Cannot combine [compose?] transforms

Hi,

Im trying to combine a couple transforms together using torchvision.transforms.Compose but I get the error:

TypeError: batch must contain tensors, numbers, dicts or lists; found <class ‘torchvision.transforms.Compose’>

At first I wrote the transform as simple functions but after reading here: Writing Custom Datasets, DataLoaders and Transforms — PyTorch Tutorials 2.1.1+cu121 documentation that they have to be callable objects for the Compose to work I rewrote them as callable classes but am still getting the error.

This is my line for Compose:

normalize = Normalize(mean, std)
random_flip = RandomFlip(random_state)
rotate_90 = RandomRotate90(num_rotate)
to_tensor = ToTensor(expand_dims=True, dtype=self.label_dtype)

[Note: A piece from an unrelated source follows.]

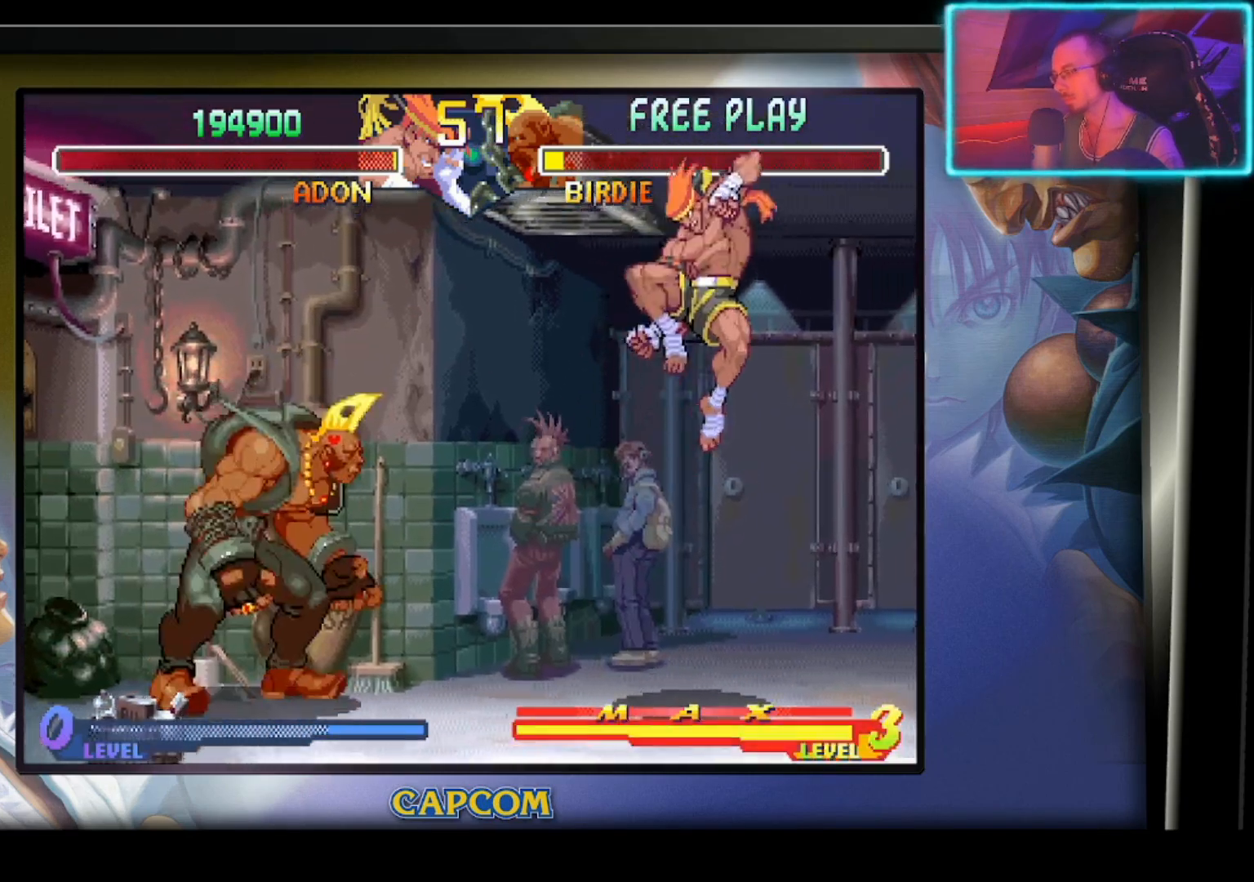
{"buttons": ["R2"], "left_stick": "right", "events": [[17, "left_stick", "center"], [200, "left_stick", "up-left"], [300, "left_stick", "down-left"], [400, "left_stick", "right"], [433, "R2", "down"]]}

img_transform = Compose([normalize(img),
                                 random_flip(img),
                                 rotate_90(img),
                                 to_tensor(img)
                                 ])

And here is Normalize

class Normalize:

    def __init__(self, mean, std, eps=1e-4):
        self.mean = mean
        self.std = std
        self.eps = eps

    def __call__(self, m):
        return (m - self.mean) / (self.std + self.eps)

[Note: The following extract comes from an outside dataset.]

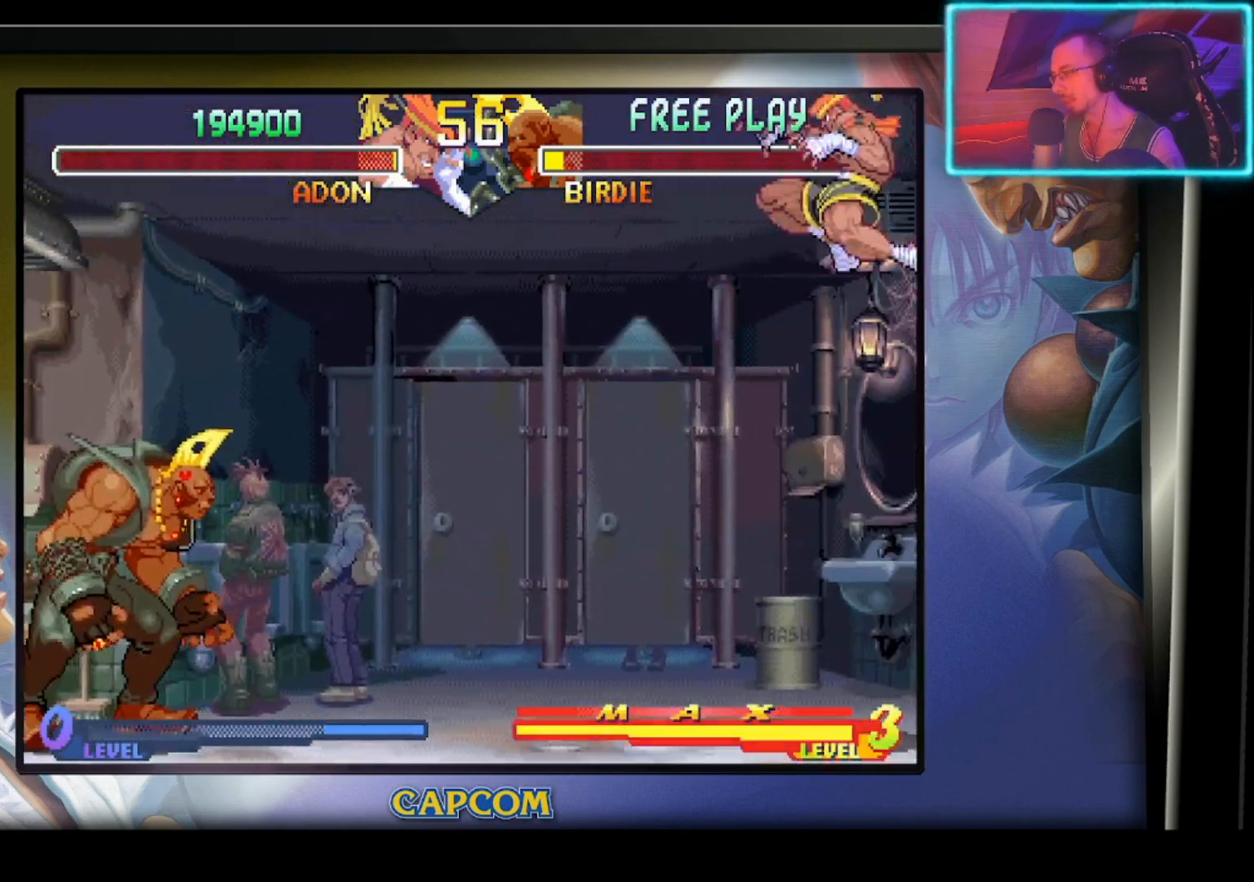
{"buttons": [], "left_stick": "right", "events": [[400, "left_stick", "right"]]}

Why is it not returning the images after transformations applied, rather than the Compose class?

Thanks

Could you try to pass just the classes without calling them, e.g. normalize instead of normalize(img).
Also, normalization should come after the ToTensor transformation.

To be honest I dont think I am using this the right way. Are you suggesting that I do the following:

img_transform = Compose([Normalize(mean, std),
                                 RandomFlip(random_state),
                                 RandomRotate90(num_rotate),
                                 ToTensor(expand_dims=True, dtype=self.label_dtype)
                                 ])

Then at what stage would I pass the actual image or sample on which the transformations are to be applied?

Also, normalization should come after the ToTensor transformation.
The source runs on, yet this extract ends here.